Une chose est sûre. Le délégué général de la DER (Délégation à l’entreprenariat rapide) ne fait pas l’unanimité dans les rangs de l’Alliance pour la République. Pour les élus qui réclament sa tête, c’est parce qu’il a ‘’échoué’’. Pour lui, il faut chercher les raisons ailleurs. Aux maires qui persistent à dire qu’ils n’ont jamais vu un bénéficiaire dans leur commune, il rétorque sans ambages : ‘’La Der n’a pas à divulguer les informations financières concernant les bénéficiaires à des élites quels qu’ils soient et ça c’est un fait sur lequel nous n’allons pas transigerEt si c’est pour dire que je dois passer par eux pour accorder des financements dans leurs communes, ou c’est eux et elles qui doivent me donner la liste des bénéficiaires, ça ils peuvent toujours chercher, je ne le ferai pas’’. Pour lui, les financements de la Der ne sont pas octroyés à des maires ou à des politiques de n’importe quel bord qu’ils puissent être, mais à des entrepreneurs de tout le pays.    
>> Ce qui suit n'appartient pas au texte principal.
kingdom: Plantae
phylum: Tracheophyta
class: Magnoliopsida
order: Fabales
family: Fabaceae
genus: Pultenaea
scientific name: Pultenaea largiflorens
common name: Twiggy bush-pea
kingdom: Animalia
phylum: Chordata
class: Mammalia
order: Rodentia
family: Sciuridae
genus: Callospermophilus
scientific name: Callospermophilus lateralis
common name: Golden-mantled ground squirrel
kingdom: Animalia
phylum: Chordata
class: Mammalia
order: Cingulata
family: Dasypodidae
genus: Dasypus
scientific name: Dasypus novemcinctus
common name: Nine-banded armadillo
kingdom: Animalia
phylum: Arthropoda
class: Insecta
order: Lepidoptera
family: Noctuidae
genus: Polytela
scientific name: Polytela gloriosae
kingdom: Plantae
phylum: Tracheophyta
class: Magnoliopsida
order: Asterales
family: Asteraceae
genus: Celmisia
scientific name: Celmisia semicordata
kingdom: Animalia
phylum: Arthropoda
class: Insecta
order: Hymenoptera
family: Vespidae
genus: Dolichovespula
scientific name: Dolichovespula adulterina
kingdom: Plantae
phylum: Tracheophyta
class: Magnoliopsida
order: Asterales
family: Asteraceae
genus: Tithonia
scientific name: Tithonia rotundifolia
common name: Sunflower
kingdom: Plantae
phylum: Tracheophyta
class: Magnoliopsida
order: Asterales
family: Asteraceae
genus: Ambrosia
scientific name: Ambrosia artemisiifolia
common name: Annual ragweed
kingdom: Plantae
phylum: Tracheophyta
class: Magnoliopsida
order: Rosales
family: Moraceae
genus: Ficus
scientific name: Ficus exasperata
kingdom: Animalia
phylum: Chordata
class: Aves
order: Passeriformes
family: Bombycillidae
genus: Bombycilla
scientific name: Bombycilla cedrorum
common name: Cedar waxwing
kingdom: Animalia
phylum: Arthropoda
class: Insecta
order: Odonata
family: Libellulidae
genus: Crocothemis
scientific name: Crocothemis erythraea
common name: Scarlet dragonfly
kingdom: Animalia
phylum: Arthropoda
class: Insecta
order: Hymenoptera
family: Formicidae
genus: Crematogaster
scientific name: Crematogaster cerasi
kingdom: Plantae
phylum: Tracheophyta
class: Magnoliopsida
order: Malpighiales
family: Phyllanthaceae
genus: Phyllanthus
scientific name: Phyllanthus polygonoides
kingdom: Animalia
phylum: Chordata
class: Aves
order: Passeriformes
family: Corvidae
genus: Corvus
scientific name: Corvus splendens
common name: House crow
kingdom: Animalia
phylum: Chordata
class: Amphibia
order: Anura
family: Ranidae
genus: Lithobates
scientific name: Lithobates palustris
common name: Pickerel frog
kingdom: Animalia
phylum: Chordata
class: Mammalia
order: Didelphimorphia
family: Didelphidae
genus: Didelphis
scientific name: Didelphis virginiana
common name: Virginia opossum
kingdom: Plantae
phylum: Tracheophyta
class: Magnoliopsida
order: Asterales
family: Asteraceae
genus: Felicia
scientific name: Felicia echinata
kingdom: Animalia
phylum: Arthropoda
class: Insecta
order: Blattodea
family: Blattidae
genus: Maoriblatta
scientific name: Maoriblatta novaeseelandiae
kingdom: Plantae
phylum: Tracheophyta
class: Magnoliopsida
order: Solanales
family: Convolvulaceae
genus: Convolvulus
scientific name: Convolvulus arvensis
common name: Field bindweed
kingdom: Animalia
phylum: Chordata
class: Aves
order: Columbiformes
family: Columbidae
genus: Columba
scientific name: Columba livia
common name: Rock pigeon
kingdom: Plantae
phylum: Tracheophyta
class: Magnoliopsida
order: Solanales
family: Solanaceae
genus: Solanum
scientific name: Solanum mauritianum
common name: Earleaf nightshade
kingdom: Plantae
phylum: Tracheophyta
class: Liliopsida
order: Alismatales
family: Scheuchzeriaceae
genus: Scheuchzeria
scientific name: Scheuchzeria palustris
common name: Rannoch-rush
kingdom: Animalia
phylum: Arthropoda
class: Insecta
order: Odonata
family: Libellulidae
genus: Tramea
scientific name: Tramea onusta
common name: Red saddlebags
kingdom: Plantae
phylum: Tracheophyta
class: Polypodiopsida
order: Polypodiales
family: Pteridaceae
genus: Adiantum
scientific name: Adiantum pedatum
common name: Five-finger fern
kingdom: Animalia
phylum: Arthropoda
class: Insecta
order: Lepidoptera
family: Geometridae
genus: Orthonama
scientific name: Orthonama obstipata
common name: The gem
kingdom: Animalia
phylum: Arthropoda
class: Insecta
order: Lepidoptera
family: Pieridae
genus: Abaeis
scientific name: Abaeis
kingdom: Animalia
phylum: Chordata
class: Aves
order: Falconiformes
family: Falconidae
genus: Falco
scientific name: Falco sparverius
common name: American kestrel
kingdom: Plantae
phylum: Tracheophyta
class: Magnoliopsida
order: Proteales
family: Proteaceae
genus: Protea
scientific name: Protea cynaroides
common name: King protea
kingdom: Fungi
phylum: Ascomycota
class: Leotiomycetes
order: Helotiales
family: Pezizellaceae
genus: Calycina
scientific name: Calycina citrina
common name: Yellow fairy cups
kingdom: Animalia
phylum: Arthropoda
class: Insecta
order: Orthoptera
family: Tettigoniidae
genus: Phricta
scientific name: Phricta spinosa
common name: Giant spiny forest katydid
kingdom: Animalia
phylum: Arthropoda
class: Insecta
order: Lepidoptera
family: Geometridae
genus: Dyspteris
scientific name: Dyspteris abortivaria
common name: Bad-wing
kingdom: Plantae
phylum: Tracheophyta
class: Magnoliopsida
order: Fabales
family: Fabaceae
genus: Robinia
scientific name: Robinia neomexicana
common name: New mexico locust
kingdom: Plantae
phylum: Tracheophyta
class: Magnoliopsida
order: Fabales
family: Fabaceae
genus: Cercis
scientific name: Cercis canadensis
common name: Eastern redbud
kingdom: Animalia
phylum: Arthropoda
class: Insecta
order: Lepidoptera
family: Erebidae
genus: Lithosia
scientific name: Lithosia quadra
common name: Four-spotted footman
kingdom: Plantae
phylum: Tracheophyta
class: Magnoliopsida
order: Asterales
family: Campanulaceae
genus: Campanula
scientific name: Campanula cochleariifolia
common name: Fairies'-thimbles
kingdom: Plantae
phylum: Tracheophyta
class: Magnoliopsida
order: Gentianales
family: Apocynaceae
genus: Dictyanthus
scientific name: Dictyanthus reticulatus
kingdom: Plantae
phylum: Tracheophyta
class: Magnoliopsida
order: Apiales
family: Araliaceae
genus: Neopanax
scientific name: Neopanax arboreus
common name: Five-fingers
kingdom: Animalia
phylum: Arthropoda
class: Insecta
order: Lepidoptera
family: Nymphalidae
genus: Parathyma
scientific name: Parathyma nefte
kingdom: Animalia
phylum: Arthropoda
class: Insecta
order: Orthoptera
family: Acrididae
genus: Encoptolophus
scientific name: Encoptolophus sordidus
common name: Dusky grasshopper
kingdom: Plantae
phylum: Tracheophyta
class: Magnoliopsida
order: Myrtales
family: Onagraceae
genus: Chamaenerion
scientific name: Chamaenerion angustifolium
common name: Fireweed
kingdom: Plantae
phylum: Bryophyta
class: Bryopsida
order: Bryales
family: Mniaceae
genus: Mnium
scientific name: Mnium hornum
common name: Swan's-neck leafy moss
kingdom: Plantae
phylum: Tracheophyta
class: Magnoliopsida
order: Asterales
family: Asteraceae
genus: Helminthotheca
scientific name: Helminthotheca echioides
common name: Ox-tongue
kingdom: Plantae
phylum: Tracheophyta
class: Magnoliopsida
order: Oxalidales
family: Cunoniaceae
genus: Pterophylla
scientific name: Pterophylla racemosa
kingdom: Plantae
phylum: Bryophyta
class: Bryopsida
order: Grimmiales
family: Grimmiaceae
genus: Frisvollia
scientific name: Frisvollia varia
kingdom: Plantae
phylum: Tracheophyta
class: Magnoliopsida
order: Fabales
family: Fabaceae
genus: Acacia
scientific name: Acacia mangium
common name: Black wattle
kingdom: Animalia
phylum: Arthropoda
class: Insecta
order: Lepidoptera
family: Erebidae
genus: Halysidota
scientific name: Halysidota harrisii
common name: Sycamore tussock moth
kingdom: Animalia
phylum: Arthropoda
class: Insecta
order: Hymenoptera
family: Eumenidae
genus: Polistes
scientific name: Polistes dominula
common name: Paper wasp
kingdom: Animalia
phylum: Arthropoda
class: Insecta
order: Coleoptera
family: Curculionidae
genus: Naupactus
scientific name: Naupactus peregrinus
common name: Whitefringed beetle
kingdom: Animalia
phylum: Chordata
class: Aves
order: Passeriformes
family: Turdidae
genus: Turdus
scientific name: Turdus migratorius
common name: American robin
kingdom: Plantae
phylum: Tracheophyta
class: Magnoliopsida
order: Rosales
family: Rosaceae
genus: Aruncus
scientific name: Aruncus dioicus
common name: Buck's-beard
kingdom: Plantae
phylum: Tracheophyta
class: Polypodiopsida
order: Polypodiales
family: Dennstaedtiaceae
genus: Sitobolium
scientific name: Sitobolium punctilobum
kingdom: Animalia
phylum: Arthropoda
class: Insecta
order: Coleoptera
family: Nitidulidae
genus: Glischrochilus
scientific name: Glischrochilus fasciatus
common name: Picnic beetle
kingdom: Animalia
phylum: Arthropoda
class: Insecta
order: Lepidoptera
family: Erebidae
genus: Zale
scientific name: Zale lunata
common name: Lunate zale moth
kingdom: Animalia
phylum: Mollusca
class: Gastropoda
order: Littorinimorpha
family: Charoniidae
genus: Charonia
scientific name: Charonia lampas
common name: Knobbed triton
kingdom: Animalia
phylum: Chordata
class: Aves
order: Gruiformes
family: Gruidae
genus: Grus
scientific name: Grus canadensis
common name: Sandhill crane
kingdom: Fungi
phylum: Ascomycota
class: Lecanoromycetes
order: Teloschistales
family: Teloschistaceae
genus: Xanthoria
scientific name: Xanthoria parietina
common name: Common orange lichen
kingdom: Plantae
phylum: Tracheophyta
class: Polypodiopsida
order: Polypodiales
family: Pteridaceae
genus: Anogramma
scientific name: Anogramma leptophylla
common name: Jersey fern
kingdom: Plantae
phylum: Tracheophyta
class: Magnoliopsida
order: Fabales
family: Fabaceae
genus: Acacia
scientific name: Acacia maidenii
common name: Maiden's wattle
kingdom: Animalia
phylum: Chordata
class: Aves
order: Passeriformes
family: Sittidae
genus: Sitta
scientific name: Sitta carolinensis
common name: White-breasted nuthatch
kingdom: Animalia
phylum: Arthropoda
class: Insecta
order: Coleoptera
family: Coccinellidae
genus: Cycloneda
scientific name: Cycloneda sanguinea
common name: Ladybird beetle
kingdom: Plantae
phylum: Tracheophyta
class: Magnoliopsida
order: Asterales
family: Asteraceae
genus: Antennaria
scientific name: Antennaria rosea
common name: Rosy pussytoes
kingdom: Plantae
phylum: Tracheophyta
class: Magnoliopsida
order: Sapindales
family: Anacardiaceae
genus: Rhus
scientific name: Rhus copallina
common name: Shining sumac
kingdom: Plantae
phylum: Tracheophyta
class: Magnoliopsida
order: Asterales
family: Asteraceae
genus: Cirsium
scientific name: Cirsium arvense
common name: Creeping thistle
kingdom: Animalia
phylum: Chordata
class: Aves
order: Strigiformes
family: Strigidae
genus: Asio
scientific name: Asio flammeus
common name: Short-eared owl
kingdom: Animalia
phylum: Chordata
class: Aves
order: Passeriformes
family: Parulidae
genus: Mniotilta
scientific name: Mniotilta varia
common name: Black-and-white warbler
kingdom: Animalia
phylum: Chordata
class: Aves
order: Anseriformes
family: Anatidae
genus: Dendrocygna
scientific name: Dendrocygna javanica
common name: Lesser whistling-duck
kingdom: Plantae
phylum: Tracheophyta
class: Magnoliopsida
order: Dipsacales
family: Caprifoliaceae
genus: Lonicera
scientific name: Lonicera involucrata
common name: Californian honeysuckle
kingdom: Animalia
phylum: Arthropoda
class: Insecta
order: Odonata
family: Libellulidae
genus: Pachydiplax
Suite à ces réponses cinglantes, des pontes du régime se sont joints à la lutte. Parmi eux, il y a Aliou Sall, président de l’Association des maires du Sénégal et non moins frère du président de la République, qui critique vertement les méthodes de Pape Amadou Sarr. Dans la foulée, le bonhomme de 42 ans, ancien de la Fondation Bill et Melinda Gate, réagit dans Jury du Dimanche contre ses détracteurs. ‘’Je défie quiconque, demain si je quitte la DER, la personne, homme ou femme, qui prendra ma place ne pourra faire mieux que ce que j’ai fait. Avec les ressources dont je dispose, nous avons un bilan satisfaisant et très honorable. Certains le prendraient comme de la prétention, mais c’est un fait. Nous avons su mettre dans l’économie sénégalaise, en moins de 3 ans, plus de 60 milliards FCFA. Nous avons pu lever plus de 74 milliards avec des bailleurs internationaux pour financer les startups et les entrepreneurs du Sénégal…’’.

Revenant sur les huées lors du conclave des maires, il révèle : ‘’Je les comprends. Il n’y a aucun problème. Je suis entré dans la salle avec la conviction que je vais être hué. J’ai été averti : on m’avait dit : n’y allez pas, parce qu’on va vous huer. On a même payé des gens pour le faire. J’ai les preuves et même les montants. Des gens ont payé 1,5 million FCFA pour qu’on me hue’’.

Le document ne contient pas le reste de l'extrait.